Security and Governance
Unity Catalog is the single control point: grant access at catalog/schema/table scope, and rely on lineage to trace how data moves between components. Keep secrets in secret scopes and prefer service principals for automated jobs.
Common Pitfalls and Recommended Patterns
- Using all-purpose clusters for production jobs: use job clusters to avoid idle cost and isolation issues.
- Bypassing Unity Catalog: assets created outside UC lose centralized governance and lineage.
- Hand-rolling orchestration: use Lakeflow for retries, dependencies, and observability instead of cron.
- Mixing dev and prod in one workspace without controls: separate by catalog and permissions.
- Ignoring lineage before changes: check dependencies in Unity Catalog to avoid breaking consumers.
Frequently Asked Questions
What is the minimum set of components I need?
A workspace, some compute, a Unity Catalog catalog/schema, and Delta storage are enough to build and govern a basic pipeline; Lakeflow and Mosaic AI add orchestration and ML when you need them.
What is the difference between a cluster and a SQL Warehouse?
Clusters run general-purpose engineering and ML code (Python, Scala, SQL), while SQL Warehouses are specialized, autoscaling compute tuned for BI and SQL analytics.
Is Unity Catalog mandatory?
It is strongly recommended.

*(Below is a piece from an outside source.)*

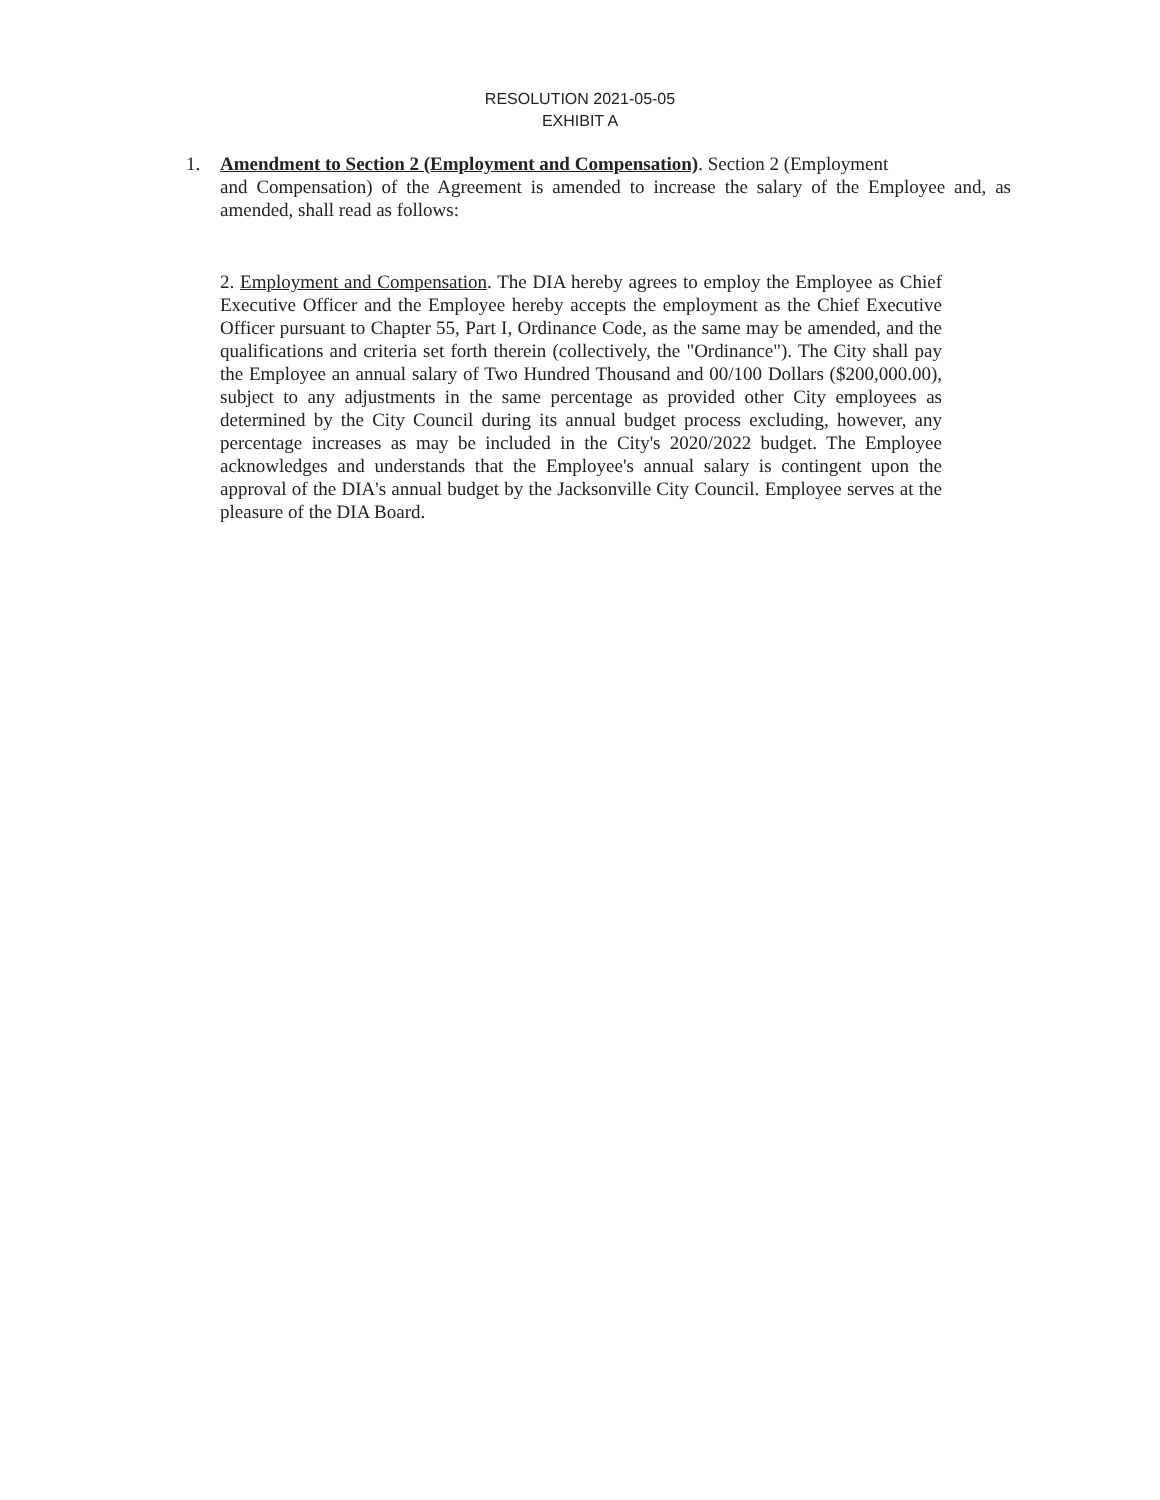RESOLUTION 2021-05-05
EXHIBIT A
1. Amendment to Section 2 (Employment and Compensation). Section 2 (Employment
and Compensation) of the Agreement is amended to increase the salary of the Employee and, as amended, shall read as follows:
2. Employment and Compensation. The DIA hereby agrees to employ the Employee as Chief Executive Officer and the Employee hereby accepts the employment as the Chief Executive Officer pursuant to Chapter 55, Part I, Ordinance Code, as the same may be amended, and the qualifications and criteria set forth therein (collectively, the "Ordinance"). The City shall pay the Employee an annual salary of Two Hundred Thousand and 00/100 Dollars ($200,000.00), subject to any adjustments in the same percentage as provided other City employees as determined by the City Council during its annual budget process excluding, however, any percentage increases as may be included in the City's 2020/2022 budget. The Employee acknowledges and understands that the Employee's annual salary is contingent upon the approval of the DIA's annual budget by the Jacksonville City Council. Employee serves at the pleasure of the DIA Board.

You can technically use the legacy metastore, but Unity Catalog provides the unified governance, lineage, and discovery that modern deployments rely on.
How do these components scale independently?
Storage in Delta Lake grows on object storage independently of compute, and you can run multiple right-sized clusters and warehouses against the same governed data.